-- EXERCISE DATA follows --

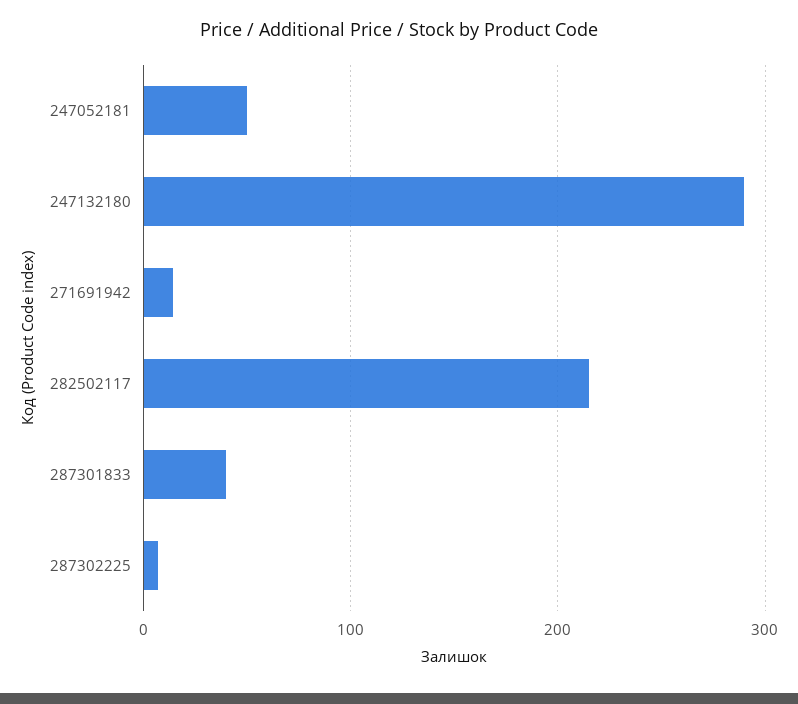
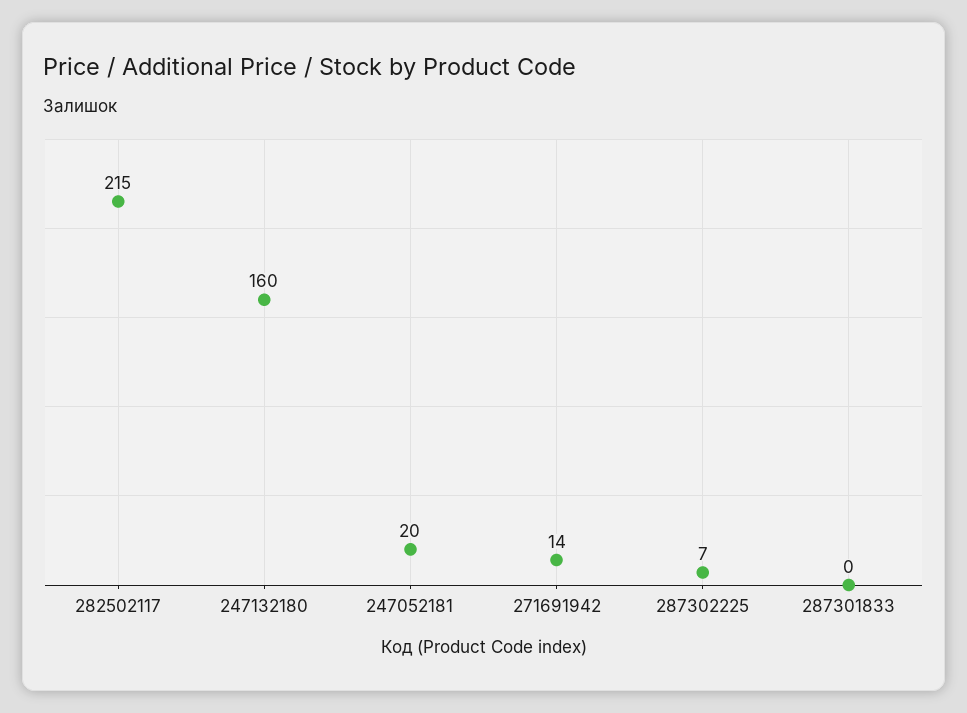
  {
-   "247052181": 50,
+   "247052181": 20,
-   "247132180": 290,
+   "247132180": 160,
    "271691942": 14,
    "282502117": 215,
-   "287301833": 40,
+   "287301833": 0,
    "287302225": 7
  }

-- EXERCISE DATA concluded --

EXERCISE AIM = A word-for-word restatement of all the lines above is needed, with the pictures omitted.

ANSWER BELOW =
  {
-   "247052181": 50,
+   "247052181": 20,
-   "247132180": 290,
+   "247132180": 160,
    "271691942": 14,
    "282502117": 215,
-   "287301833": 40,
+   "287301833": 0,
    "287302225": 7
  }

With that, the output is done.